The lure of cheap labor persuaded many U.S. companies to move production offshore. Now managers have to take into consideration rising labor costs in many key emerging markets. For instance, average annual wage gains in Brazil from 2003 to 2008 were 21 percent, according to Simchi-Levi. The comparable figures for Malaysia and Mexico were 8 percent and 5 percent, respectively Most important, China’s wage rates have been growing at a 15 percent to 20 percent yearly clip. In 2010, China’s average productivity-adjusted production wage rate in U.S. dollars was $7 an hour, 31 percent of the U.S. average manufacturing wage, according to Boston Consulting Group. That’s up from $3.80 an hour, or 23 percent of U.S. manufacturing wages, in 2000. BCG expects the wage gap to narrow to 43 percent by 2015. The bottom line: “All of a sudden, the costs in the U.S. don’t look as high,” says Harold L. Sirkin, senior partner at BCG.
For all the attention paid to wage competition between countries, managers locate factories according to many further factors, some of which are also moving in the U.S.’s favor. The risks inherent in relying on far-flung factories to supply key components became all-too apparent in the aftermath of Japan’s earthquake and nuclear accident in April. Supply chains were disrupted, especially for the automotive and electronic-equipment industries. For example, a dearth of Japanese-made parts after the earthquake caused General Motors (GM) to temporarily shut down its Louisiana truck plant. Oil prices have pulled back from their near-$100 high of last July on fears of a global double-dip recession and are fluctuating around $86 a barrel. Still, shipping costs over long distances are likely to rise sharply, along with oil prices, once the global economy regains its vigor.

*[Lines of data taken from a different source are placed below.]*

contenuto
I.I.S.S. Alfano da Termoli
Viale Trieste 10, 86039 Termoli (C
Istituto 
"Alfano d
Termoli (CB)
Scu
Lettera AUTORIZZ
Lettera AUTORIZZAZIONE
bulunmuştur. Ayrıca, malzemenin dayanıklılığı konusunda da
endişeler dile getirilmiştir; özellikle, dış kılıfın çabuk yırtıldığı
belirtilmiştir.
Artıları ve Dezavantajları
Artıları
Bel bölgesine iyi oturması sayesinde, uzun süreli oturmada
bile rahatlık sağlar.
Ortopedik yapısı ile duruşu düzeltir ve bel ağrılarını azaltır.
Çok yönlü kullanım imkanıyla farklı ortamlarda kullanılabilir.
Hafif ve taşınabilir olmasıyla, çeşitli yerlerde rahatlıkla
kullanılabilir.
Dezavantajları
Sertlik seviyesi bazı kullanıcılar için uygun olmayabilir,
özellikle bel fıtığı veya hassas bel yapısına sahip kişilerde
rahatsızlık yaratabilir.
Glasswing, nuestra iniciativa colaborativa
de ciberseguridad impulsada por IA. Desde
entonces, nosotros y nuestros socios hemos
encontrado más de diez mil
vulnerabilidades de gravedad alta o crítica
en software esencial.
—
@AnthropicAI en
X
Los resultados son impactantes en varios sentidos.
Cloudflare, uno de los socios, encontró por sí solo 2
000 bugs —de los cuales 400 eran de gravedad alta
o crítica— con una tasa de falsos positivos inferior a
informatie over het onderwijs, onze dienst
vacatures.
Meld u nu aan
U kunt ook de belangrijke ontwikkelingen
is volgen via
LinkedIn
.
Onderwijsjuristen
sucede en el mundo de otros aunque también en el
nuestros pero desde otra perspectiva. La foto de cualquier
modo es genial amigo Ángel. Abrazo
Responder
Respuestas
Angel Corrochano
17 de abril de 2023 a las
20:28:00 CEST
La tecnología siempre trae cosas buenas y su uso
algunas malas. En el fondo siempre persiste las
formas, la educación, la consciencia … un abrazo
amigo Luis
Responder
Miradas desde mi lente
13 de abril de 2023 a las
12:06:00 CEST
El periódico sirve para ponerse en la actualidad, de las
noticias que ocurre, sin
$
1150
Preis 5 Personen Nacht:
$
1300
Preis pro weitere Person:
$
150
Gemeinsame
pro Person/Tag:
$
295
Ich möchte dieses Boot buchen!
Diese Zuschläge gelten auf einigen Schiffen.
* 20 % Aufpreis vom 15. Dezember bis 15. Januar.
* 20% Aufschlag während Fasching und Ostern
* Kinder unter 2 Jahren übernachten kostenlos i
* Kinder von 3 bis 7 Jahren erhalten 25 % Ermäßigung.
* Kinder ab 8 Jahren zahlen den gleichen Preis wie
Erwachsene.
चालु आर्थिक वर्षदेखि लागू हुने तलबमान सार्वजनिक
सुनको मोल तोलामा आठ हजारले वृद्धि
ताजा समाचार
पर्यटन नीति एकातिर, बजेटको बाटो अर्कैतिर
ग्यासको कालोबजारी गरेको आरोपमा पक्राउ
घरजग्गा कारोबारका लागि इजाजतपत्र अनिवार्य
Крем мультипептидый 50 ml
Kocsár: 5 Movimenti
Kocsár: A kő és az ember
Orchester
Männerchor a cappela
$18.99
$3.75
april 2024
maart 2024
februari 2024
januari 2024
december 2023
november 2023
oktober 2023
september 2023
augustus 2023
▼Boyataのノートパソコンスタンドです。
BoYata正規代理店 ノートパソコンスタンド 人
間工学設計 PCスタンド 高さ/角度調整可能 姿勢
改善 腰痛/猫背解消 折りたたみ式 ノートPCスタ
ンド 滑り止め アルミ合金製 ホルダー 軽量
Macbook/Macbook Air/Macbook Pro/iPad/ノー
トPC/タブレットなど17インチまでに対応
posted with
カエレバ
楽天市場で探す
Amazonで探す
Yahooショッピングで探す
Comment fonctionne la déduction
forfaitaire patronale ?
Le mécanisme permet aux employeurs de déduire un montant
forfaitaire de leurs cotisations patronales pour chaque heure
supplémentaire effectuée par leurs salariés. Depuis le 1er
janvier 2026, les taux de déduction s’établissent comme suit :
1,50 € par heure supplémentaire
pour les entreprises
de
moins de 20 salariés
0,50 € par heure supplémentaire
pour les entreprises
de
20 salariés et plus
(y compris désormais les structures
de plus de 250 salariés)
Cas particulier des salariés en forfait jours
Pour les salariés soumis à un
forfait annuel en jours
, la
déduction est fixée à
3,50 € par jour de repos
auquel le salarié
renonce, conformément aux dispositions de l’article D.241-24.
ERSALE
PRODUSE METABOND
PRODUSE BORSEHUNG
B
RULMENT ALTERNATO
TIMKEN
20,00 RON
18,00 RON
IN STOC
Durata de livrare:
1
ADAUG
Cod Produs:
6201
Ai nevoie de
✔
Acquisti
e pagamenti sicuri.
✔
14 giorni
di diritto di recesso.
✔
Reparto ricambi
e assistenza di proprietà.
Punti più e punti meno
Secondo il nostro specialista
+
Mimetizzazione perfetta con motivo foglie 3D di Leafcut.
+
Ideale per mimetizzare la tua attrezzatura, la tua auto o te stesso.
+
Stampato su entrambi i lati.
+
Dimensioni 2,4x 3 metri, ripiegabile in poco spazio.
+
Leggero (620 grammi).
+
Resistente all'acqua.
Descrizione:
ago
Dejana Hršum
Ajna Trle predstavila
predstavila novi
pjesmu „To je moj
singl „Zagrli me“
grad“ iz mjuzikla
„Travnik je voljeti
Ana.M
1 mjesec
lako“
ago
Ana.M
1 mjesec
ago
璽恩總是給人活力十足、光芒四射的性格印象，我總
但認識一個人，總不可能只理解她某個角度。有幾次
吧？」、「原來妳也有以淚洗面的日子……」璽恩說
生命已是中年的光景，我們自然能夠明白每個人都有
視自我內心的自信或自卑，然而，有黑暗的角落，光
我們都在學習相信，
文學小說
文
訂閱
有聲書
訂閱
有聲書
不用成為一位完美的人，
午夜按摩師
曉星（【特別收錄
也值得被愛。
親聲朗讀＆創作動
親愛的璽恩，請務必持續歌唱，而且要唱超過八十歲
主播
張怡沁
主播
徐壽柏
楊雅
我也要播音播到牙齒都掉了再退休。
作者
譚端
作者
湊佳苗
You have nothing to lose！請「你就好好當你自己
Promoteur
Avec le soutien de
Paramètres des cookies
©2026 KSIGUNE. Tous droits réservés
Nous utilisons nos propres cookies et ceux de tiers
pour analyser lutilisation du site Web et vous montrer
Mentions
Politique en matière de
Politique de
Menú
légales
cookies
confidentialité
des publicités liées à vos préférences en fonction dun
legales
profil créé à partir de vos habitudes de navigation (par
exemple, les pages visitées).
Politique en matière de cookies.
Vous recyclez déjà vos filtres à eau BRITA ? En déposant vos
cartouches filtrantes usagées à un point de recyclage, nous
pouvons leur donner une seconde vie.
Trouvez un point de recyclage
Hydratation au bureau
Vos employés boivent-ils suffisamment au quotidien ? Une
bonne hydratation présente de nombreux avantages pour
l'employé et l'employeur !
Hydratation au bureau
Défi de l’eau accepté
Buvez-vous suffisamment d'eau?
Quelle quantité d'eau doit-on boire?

Can ‘Made in America’ Make Jobs?
How many jobs might a “Made in America” movement create? Taking into account this country’s high manufacturing productivity, scholars at the Georgetown University Center on Education & the Workforce expect a marginal shrinking, from 13.6 million jobs in 2008 to 13 million in 2018. This projection isn’t as gloomy as it initially appears because it accounts for roughly 2 million manufacturing job openings resulting from the projected retirement of Baby-Boom-era factory workers.
The consultants at BCG paint an even-more-optimistic picture in a recent report, “Made in America, Again.” They project that a less-competitive China will in itself translate to 600,000 to 800,000 additional U.S. manufacturing jobs. What’s more, they estimate that the trend will produce a further 1.7 million to 2.4 million jobs in related businesses. (A wide range of studies suggest that each domestic manufacturing position supports about three additional workers.)
Not everyone buys the notion of a brighter future for manufacturing, measured by job growth. American companies aren’t about give up their hard-won battles to produce more with fewer workers. Skeptics also point out that there are still many low-cost production regions to expand into, such as Mexico, Vietnam, parts of Africa, and elsewhere. The search for cheaper places to make things is eternal, from industry’s mass movement from expensive northern states to cheaper southern ones in the 1960s and ’70s to the massive shift toward factory work in China in the 1990s and 2000s. “It has been a worldwide movement to the lowest-cost location,” says Uday Karmarkar, professor of technology and strategy at UCLA’s Anderson School of Business. “So it it’s not a simple picture.”
Simple or not, for the first time in decades, it seems that a number of underlying economic trends favor American manufacturers keeping more production business at home. That could be a relatively bright spot in a gloomy U.S. jobs picture.